#### Job item
Give the entries again, exactly as they stand.

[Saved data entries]
##############################
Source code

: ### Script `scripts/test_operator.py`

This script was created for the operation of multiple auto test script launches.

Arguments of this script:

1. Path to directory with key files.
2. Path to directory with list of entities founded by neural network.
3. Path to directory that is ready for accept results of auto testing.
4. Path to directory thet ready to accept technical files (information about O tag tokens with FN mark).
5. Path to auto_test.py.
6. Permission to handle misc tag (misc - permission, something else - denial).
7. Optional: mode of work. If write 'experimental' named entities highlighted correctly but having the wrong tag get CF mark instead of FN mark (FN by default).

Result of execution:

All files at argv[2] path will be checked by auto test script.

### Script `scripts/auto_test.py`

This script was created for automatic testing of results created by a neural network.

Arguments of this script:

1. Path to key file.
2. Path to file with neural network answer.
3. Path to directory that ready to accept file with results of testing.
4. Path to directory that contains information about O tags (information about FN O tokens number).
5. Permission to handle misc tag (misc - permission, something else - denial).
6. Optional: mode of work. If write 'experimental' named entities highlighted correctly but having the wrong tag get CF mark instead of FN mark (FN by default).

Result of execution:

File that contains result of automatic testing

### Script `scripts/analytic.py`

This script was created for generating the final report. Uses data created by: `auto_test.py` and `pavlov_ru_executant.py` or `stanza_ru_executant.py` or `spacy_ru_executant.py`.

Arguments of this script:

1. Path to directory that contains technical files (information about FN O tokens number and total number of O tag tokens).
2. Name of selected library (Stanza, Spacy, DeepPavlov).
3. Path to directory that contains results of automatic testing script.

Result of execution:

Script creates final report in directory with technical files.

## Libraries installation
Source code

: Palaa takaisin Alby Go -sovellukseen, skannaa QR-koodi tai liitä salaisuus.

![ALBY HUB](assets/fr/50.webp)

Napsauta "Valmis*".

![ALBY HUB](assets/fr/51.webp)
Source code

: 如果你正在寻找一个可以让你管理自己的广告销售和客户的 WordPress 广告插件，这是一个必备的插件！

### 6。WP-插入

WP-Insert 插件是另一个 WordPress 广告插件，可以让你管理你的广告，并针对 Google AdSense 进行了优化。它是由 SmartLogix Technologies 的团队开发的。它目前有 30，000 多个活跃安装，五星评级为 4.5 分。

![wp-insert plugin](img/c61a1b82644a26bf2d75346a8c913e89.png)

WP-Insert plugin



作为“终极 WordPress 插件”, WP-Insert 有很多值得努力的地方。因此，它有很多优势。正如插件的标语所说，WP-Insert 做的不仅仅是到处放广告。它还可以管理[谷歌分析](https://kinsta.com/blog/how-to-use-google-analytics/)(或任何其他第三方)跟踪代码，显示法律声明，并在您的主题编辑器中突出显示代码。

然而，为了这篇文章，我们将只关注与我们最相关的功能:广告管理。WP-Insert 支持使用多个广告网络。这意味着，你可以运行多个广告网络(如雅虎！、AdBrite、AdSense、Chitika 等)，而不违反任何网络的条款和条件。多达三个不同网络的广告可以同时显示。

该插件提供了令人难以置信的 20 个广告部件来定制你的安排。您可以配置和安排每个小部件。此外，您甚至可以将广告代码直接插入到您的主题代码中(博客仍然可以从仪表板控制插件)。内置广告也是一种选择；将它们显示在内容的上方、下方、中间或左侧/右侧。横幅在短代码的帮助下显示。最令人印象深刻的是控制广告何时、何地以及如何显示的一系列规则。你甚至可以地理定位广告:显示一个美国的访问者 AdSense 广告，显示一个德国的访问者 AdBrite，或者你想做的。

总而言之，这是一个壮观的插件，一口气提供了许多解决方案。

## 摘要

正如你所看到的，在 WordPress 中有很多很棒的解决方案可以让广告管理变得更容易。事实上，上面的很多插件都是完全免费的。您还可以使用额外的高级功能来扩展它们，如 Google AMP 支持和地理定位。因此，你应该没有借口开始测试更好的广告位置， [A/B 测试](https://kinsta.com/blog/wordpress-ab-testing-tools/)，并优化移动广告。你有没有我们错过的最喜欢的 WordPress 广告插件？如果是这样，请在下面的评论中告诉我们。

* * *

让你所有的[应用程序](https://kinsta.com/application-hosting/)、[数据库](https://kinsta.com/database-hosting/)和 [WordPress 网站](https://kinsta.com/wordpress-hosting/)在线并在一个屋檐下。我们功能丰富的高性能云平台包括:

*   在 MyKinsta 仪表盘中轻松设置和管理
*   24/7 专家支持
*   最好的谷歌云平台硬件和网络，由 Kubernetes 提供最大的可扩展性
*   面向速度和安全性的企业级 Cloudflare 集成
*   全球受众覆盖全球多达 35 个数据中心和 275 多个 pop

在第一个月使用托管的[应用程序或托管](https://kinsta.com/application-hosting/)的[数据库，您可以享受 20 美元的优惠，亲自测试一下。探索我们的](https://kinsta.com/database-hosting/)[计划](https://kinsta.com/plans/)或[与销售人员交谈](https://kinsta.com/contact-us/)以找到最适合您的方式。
##############################
#### Response box
Source code

: ### Script `scripts/test_operator.py`

This script was created for the operation of multiple auto test script launches.

Arguments of this script:

1. Path to directory with key files.
2. Path to directory with list of entities founded by neural network.
3. Path to directory that is ready for accept results of auto testing.
4. Path to directory thet ready to accept technical files (information about O tag tokens with FN mark).
5. Path to auto_test.py.
6. Permission to handle misc tag (misc - permission, something else - denial).
7. Optional: mode of work. If write 'experimental' named entities highlighted correctly but having the wrong tag get CF mark instead of FN mark (FN by default).

Result of execution:

All files at argv[2] path will be checked by auto test script.

### Script `scripts/auto_test.py`

This script was created for automatic testing of results created by a neural network.

Arguments of this script:

1. Path to key file.
2. Path to file with neural network answer.
3. Path to directory that ready to accept file with results of testing.
4. Path to directory that contains information about O tags (information about FN O tokens number).
5. Permission to handle misc tag (misc - permission, something else - denial).
6. Optional: mode of work. If write 'experimental' named entities highlighted correctly but having the wrong tag get CF mark instead of FN mark (FN by default).

Result of execution:

File that contains result of automatic testing

### Script `scripts/analytic.py`

This script was created for generating the final report. Uses data created by: `auto_test.py` and `pavlov_ru_executant.py` or `stanza_ru_executant.py` or `spacy_ru_executant.py`.

Arguments of this script:

1. Path to directory that contains technical files (information about FN O tokens number and total number of O tag tokens).
2. Name of selected library (Stanza, Spacy, DeepPavlov).
3. Path to directory that contains results of automatic testing script.

Result of execution:

Script creates final report in directory with technical files.

## Libraries installation
Source code

: Palaa takaisin Alby Go -sovellukseen, skannaa QR-koodi tai liitä salaisuus.

![ALBY HUB](assets/fr/50.webp)

Napsauta "Valmis*".

![ALBY HUB](assets/fr/51.webp)
Source code

: 如果你正在寻找一个可以让你管理自己的广告销售和客户的 WordPress 广告插件，这是一个必备的插件！

### 6。WP-插入

WP-Insert 插件是另一个 WordPress 广告插件，可以让你管理你的广告，并针对 Google AdSense 进行了优化。它是由 SmartLogix Technologies 的团队开发的。它目前有 30，000 多个活跃安装，五星评级为 4.5 分。

![wp-insert plugin](img/c61a1b82644a26bf2d75346a8c913e89.png)

WP-Insert plugin



作为“终极 WordPress 插件”, WP-Insert 有很多值得努力的地方。因此，它有很多优势。正如插件的标语所说，WP-Insert 做的不仅仅是到处放广告。它还可以管理[谷歌分析](https://kinsta.com/blog/how-to-use-google-analytics/)(或任何其他第三方)跟踪代码，显示法律声明，并在您的主题编辑器中突出显示代码。

然而，为了这篇文章，我们将只关注与我们最相关的功能:广告管理。WP-Insert 支持使用多个广告网络。这意味着，你可以运行多个广告网络(如雅虎！、AdBrite、AdSense、Chitika 等)，而不违反任何网络的条款和条件。多达三个不同网络的广告可以同时显示。

该插件提供了令人难以置信的 20 个广告部件来定制你的安排。您可以配置和安排每个小部件。此外，您甚至可以将广告代码直接插入到您的主题代码中(博客仍然可以从仪表板控制插件)。内置广告也是一种选择；将它们显示在内容的上方、下方、中间或左侧/右侧。横幅在短代码的帮助下显示。最令人印象深刻的是控制广告何时、何地以及如何显示的一系列规则。你甚至可以地理定位广告:显示一个美国的访问者 AdSense 广告，显示一个德国的访问者 AdBrite，或者你想做的。

总而言之，这是一个壮观的插件，一口气提供了许多解决方案。

## 摘要

正如你所看到的，在 WordPress 中有很多很棒的解决方案可以让广告管理变得更容易。事实上，上面的很多插件都是完全免费的。您还可以使用额外的高级功能来扩展它们，如 Google AMP 支持和地理定位。因此，你应该没有借口开始测试更好的广告位置， [A/B 测试](https://kinsta.com/blog/wordpress-ab-testing-tools/)，并优化移动广告。你有没有我们错过的最喜欢的 WordPress 广告插件？如果是这样，请在下面的评论中告诉我们。

* * *

让你所有的[应用程序](https://kinsta.com/application-hosting/)、[数据库](https://kinsta.com/database-hosting/)和 [WordPress 网站](https://kinsta.com/wordpress-hosting/)在线并在一个屋檐下。我们功能丰富的高性能云平台包括:

*   在 MyKinsta 仪表盘中轻松设置和管理
*   24/7 专家支持
*   最好的谷歌云平台硬件和网络，由 Kubernetes 提供最大的可扩展性
*   面向速度和安全性的企业级 Cloudflare 集成
*   全球受众覆盖全球多达 35 个数据中心和 275 多个 pop

在第一个月使用托管的[应用程序或托管](https://kinsta.com/application-hosting/)的[数据库，您可以享受 20 美元的优惠，亲自测试一下。探索我们的](https://kinsta.com/database-hosting/)[计划](https://kinsta.com/plans/)或[与销售人员交谈](https://kinsta.com/contact-us/)以找到最适合您的方式。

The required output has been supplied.